21 Thick, six-foot-long roots of sunflowers, side-by-side with the roots of assorted prairie grasses, delve deep into a plot of earth near Salina, Kansas. This soil has never been broken by a plow. These perennials have root systems that expand and strengthen year after year—unlike annual crops that demand much of the soil but provide little in return. Such growth not only helps prevent erosion but also serves as a water-storage system that enables the plants to survive during droughts.
22 Virgin Prairie—Kansas, United States. Rancher Jim Duggan holds a stalk of big bluestem, one of the native grasses growing on 40 acres of his farmland that have never been plowed. "This land is the best there is," he says. "It's class-one river-bottom soil." Compared with tilled fields, the parcel has deeper, richer topsoil and soaks up more rain.
23 Reclaimed Fields—Keita District, Niger. Mariama Abdoulaye feeds her family with millet she grows on once barren land. After severe droughts in the 1970s and ’80s, the UN Food and Agricultural Organization enlisted Abdoulaye and 10,000 other women to plant millions of trees. Tree roots block wind-driven erosion and help rain penetrate the earth.

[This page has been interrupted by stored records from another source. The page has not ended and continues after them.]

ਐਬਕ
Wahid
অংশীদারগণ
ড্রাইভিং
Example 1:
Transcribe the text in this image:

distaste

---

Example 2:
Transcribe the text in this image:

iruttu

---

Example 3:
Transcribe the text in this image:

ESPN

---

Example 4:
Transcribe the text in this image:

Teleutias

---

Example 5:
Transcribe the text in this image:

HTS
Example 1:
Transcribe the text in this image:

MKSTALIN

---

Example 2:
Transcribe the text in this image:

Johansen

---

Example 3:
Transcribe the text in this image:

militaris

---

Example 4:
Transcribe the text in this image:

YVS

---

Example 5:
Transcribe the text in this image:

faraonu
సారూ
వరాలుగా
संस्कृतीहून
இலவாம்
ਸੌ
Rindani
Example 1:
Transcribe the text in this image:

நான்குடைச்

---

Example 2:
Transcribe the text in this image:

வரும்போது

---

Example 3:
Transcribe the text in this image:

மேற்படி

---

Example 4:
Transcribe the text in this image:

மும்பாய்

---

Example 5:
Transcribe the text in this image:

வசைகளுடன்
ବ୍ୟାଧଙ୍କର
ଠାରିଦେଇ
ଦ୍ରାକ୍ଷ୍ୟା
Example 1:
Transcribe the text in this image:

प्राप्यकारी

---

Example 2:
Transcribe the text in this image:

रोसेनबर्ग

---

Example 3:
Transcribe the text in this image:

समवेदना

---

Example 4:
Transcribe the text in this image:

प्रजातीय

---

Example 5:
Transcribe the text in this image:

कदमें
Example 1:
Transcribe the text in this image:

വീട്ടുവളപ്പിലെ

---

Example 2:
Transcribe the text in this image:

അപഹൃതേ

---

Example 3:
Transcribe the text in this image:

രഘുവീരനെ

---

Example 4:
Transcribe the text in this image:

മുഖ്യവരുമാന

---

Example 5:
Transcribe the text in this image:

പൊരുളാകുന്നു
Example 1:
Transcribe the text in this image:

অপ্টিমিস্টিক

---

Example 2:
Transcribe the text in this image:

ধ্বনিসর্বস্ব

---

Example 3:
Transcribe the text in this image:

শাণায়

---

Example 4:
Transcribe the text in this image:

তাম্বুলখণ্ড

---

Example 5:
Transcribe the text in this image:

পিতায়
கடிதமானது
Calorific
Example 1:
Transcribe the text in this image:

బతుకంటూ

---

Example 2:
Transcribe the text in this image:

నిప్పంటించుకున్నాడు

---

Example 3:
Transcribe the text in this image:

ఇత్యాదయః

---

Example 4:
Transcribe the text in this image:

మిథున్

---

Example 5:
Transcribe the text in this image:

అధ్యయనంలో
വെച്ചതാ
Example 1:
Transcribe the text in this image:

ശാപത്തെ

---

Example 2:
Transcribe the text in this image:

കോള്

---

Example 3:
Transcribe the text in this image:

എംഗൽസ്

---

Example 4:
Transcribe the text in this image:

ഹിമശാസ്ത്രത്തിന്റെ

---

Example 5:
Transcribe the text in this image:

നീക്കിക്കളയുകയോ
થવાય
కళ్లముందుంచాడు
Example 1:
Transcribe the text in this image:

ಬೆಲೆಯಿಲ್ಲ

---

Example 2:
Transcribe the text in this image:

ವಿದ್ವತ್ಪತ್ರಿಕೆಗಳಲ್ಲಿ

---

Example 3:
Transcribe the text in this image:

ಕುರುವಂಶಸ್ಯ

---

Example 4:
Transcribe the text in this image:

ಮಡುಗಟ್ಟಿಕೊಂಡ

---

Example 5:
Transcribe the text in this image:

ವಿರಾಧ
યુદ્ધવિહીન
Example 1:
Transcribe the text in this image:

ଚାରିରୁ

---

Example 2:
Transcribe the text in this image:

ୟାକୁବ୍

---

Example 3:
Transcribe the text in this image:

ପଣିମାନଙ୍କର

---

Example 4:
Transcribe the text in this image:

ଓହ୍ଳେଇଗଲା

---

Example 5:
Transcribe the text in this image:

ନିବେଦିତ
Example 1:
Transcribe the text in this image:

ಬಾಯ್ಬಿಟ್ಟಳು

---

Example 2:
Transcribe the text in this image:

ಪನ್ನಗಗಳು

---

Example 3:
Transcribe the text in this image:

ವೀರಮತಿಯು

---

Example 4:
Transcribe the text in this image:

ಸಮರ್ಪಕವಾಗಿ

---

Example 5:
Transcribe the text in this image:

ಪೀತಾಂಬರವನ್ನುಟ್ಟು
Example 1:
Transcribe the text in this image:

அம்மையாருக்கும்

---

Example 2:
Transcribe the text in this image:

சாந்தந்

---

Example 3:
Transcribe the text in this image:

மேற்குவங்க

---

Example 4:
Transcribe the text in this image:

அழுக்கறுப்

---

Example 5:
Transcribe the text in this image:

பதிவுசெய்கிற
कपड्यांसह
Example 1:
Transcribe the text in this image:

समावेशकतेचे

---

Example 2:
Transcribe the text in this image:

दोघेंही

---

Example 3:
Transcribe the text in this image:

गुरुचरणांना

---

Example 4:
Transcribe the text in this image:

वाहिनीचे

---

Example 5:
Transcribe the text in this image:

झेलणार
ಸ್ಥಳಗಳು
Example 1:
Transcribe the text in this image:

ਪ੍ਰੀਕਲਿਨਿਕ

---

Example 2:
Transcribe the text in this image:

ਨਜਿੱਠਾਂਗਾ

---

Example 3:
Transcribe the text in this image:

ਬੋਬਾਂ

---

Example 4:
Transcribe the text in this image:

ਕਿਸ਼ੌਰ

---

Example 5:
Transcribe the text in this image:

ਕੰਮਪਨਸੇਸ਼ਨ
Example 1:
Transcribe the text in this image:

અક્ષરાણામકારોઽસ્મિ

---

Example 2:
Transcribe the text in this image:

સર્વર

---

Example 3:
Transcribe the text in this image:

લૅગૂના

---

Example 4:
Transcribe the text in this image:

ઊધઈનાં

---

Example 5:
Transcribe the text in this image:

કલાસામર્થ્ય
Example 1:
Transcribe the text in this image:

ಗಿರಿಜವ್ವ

24 Rice Terrace—Yunnan Province, China. Perched on an earthen retaining wall, Zhu Minying holds cords used to bundle harvested rice. Soil here reflects human activities that began with reshaping hillsides into grand staircases of grain. Rice stubble left to decay in the field, manure, and fish raised in the paddy water, all add nutrients to Zhu's soil.

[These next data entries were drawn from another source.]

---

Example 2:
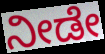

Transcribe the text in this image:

ನೀಡೇ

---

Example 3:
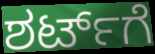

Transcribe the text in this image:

ಶರ್ಟ್‌ಗೆ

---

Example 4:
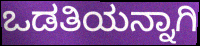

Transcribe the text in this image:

ಒಡತಿಯನ್ನಾಗಿ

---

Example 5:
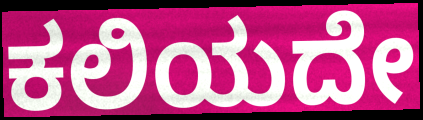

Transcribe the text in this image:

ಕಲಿಯದೇ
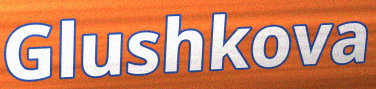
Glushkova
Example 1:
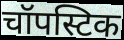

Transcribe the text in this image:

चॉपस्टिक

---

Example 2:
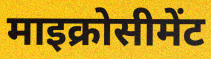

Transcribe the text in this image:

माइक्रोसीमेंट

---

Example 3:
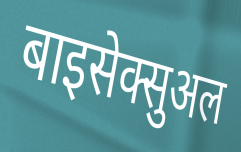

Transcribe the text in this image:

बाइसेक्सुअल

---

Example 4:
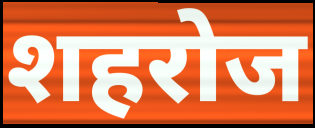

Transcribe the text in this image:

शहरोज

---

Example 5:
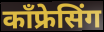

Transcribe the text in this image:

कॉंफ्रेसिंग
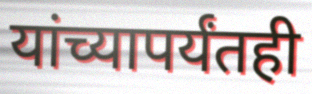
यांच्यापर्यंतही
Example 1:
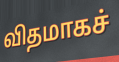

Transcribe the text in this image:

விதமாகச்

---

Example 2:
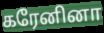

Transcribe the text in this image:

கரேனினா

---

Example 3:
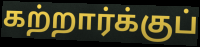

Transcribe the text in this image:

கற்றார்க்குப்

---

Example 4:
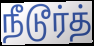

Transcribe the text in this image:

நீடூர்த்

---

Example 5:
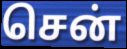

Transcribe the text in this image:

சென்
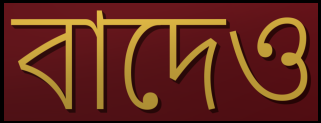
বাদেও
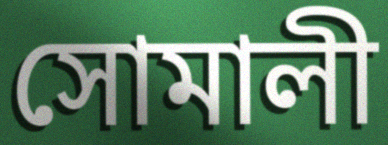
সোমালী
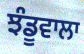
ਝੰਡੂਵਾਲਾ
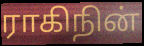
ராகிநின்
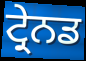
ਟ੍ਰੇਨਡ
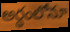
అర్థంలోనూ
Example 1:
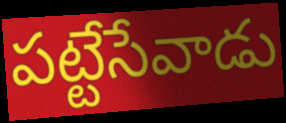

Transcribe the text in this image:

పట్టేసేవాడు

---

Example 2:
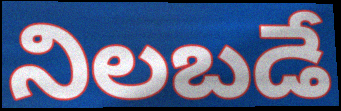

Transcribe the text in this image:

నిలబడే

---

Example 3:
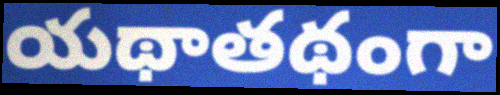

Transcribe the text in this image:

యథాతథంగా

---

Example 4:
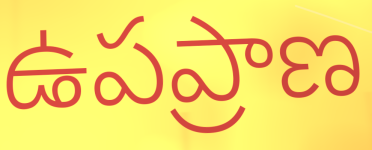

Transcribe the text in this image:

ఉపప్రాణ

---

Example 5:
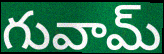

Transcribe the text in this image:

గువామ్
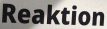
Reaktion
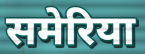
समेरिया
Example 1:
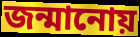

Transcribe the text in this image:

জন্মানোয়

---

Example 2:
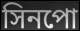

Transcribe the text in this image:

সিনপো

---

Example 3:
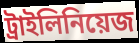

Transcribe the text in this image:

ট্রাইলিনিয়েজ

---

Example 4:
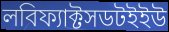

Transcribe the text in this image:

লবিফ্যাক্টসডটইইউ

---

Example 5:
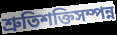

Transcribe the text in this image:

শ্রুতিশক্তিসম্পন্ন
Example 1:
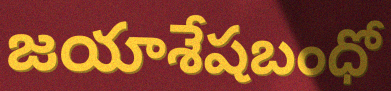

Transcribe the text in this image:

జయాశేషబంధో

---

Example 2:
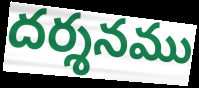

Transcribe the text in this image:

దర్శనము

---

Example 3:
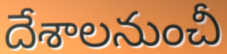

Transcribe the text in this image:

దేశాలనుంచీ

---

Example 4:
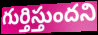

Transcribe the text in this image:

గుర్తిస్తుందని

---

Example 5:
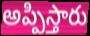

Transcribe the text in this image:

అప్పిస్తారు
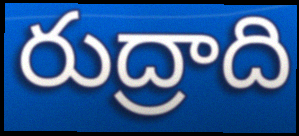
రుద్రాది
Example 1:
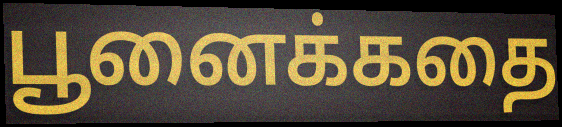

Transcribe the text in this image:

பூனைக்கதை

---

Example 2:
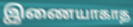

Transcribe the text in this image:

இணையாகாத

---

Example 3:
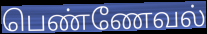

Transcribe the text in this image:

பெண்ணேவல்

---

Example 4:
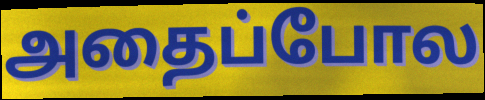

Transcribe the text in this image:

அதைப்போல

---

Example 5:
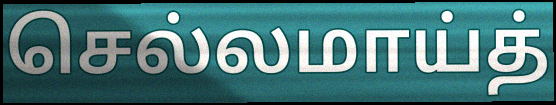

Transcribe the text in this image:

செல்லமாய்த்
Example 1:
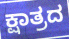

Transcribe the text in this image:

ಕ್ಷಾತ್ರದ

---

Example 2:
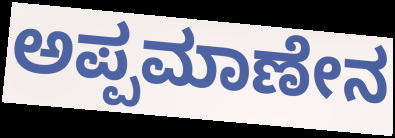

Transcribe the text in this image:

ಅಪ್ಪಮಾಣೇನ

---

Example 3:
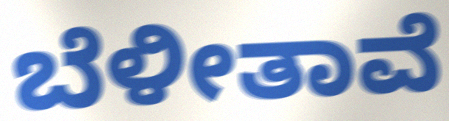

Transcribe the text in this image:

ಬೆಳೀತಾವೆ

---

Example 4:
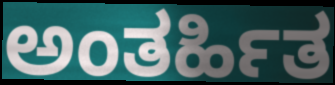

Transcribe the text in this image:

ಅಂತರ್ಹಿತ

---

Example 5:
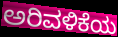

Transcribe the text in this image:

ಅರಿವಳಿಕೆಯ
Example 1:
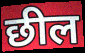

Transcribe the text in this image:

छील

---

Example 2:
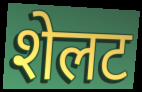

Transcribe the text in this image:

शेलट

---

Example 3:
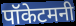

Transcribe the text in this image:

पॉकेटमनी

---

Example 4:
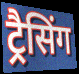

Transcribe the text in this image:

ट्रैसिंग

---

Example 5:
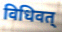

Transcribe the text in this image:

विधिवत्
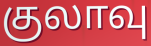
குலாவு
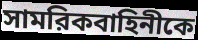
সামরিকবাহিনীকে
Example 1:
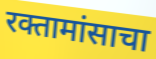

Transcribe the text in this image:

रक्तामांसाचा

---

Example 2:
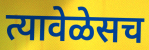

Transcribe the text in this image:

त्यावेळेसच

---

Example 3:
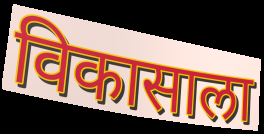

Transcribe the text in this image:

विकासाला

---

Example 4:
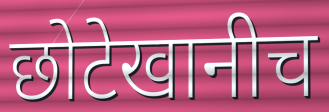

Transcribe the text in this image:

छोटेखानीच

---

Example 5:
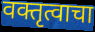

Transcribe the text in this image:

वक्तृत्वाचा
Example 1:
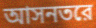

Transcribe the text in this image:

আসনতরে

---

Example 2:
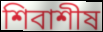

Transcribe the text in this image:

শিবাশীষ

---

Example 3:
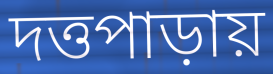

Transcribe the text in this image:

দত্তপাড়ায়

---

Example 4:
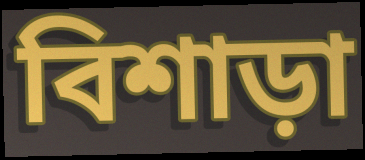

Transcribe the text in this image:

বিশাড়া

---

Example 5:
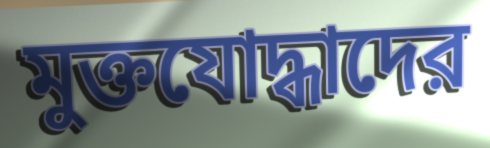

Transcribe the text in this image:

মুক্তযোদ্ধাদের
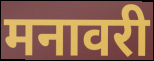
मनावरी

25 Dry Land—Khanasser Valley, Syria. Farmers like Ismail Hassoun Hariri struggle to grow even hardy barley in this parched land. Soil and rock eroded from surrounding hills lie thick in the valley, but annual rainfall averages only nine inches. In some very dry years the barley crop fails to mature and can only be used to feed sheep and goats.
26 After losing a foot of soil from parts of their Iowa corn farm, the Reed family changed the way they prepare fields for planting, to limit erosion. Cletus Reed, 80, hopes his grandson, Sam, will work these acres someday. "The land takes care of us as we care for it," he says.
27 Tiny earthworks stipple bare slopes in China's Zizhou County, each intended to cradle a single sapling. Government mandated reforestation programs are intended to halt erosion, but many earlier efforts here in the Loess Plateau failed when newly planted trees died.
28 Organically farmed soils (at left) have a more cohesive structure, which results in less silty runoff than found with conventionally farmed soils (at right). These samples come from the Farming Systems Trial at the Rodale Institute near Kutztown, Pennsylvania. For 28 years, a plot of land there has been managed organically: Researchers rotate crops regularly, grow cover crops in winter, and apply no chemical fertilizers or pesticides. Laboratory analysis shows that organically managed soils produce lots of glomalin, a gluey protein that helps earth hold its ground.